PERSONALITY IN LOCKDOWN If you feel as if your self-confidence, along with your vitality and curiosity about life, don’t seem to be there anymore, there is something you need to know: When you are in a toxic relationship, to help you get through it many of your natural qualities go into lockdown. Even if these days you can’t see them, or feel them, it’s not that your curiosity, your concentration, your creativity, and your self-confidence have gone away.



Underneath all the protective layers you put around you, they are still there. With support and education, and hard work on your part to chip and claw your way through all those protective layers, you’ll feel yourself building new roads, new connections, to those amazing qualities within you that will eventually surface.
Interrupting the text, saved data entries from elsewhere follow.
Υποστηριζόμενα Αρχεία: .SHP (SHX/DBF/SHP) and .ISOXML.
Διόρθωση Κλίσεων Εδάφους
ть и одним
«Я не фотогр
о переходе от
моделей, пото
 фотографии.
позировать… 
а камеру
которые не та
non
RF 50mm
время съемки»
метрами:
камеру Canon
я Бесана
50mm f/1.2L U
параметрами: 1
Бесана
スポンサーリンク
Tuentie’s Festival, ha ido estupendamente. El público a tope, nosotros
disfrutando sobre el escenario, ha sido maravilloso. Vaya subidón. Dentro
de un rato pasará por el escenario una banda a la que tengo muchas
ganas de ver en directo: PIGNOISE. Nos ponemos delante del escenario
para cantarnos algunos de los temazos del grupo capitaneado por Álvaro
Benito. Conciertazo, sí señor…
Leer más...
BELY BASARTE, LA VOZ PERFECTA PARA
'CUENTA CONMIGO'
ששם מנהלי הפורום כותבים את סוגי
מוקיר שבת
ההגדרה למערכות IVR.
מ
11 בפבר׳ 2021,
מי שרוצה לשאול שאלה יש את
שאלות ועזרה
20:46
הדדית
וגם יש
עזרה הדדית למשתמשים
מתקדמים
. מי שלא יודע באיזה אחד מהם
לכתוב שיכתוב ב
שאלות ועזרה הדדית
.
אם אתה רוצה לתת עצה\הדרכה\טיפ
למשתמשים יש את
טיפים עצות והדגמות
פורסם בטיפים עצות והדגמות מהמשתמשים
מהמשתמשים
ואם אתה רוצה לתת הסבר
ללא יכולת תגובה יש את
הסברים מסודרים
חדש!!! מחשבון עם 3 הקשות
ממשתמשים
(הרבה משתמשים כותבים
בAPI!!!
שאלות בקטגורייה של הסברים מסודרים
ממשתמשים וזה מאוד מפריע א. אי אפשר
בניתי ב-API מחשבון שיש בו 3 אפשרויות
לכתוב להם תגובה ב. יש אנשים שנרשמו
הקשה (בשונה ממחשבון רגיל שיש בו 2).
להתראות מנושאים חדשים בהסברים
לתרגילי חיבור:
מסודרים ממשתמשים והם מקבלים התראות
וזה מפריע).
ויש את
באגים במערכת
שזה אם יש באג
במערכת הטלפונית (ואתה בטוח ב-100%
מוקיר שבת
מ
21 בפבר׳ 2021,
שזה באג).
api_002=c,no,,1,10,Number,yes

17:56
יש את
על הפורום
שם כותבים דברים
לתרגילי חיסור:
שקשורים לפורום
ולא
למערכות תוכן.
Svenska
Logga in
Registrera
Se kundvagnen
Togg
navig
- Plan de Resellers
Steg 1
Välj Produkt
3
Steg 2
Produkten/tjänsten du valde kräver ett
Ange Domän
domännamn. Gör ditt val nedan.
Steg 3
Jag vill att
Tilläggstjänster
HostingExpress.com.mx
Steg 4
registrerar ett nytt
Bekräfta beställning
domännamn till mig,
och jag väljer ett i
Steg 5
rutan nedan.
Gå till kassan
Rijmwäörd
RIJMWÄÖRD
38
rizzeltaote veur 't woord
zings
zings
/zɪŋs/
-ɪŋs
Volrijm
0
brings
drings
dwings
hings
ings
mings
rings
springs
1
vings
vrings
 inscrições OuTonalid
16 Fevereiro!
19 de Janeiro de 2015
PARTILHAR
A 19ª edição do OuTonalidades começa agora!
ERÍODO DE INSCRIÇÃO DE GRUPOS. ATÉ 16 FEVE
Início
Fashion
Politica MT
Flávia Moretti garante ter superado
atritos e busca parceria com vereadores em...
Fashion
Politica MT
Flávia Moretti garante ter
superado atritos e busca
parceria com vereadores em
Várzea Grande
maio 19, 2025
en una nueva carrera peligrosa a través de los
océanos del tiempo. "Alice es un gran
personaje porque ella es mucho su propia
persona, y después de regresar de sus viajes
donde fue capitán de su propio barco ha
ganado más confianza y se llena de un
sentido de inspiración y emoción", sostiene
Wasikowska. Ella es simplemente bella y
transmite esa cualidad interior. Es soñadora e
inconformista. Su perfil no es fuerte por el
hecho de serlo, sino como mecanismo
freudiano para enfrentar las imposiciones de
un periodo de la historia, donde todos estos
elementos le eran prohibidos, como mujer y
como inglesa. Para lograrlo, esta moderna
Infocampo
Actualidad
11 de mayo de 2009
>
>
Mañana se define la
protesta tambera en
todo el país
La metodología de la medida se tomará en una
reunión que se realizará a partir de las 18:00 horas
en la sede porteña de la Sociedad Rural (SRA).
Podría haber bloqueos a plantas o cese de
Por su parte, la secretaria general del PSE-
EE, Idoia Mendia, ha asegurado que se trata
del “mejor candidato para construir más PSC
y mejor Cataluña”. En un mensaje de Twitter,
MAKE YOUR HEALING JOURNEY BE ABOUT YOU

Having made the move to get up and out of a toxic relationship, you may find that instead of making your healing journey be about you, you spend time obsessively researching words like narcissist and sociopath. In her book, Becoming Toxic Person Proof, best-selling author, and Toxic Relationship Specialist, Sarah K. Ramsey says these days there is a narcissist blow-out happening. This is not to say your ex isn’t a narcissist, but that by trying to understand the pain you endured by getting inside their heads and understanding them, you’re giving them your power.


Before you can rebuild yourself, you need to reach out and make the most of whatever resources are available to you for support and education. If you live in a city, your local women’s center may offer drop-in counseling and other services to help you on your healing journey. If you are in a rural area, there may be fewer options, but that doesn’t mean that help isn’t out there.


Make your discoveries be self-discoveries. Make your healing journey be about you, and before you know it, you’ll be coming out on the other side, successful, healing, and toxic person proof.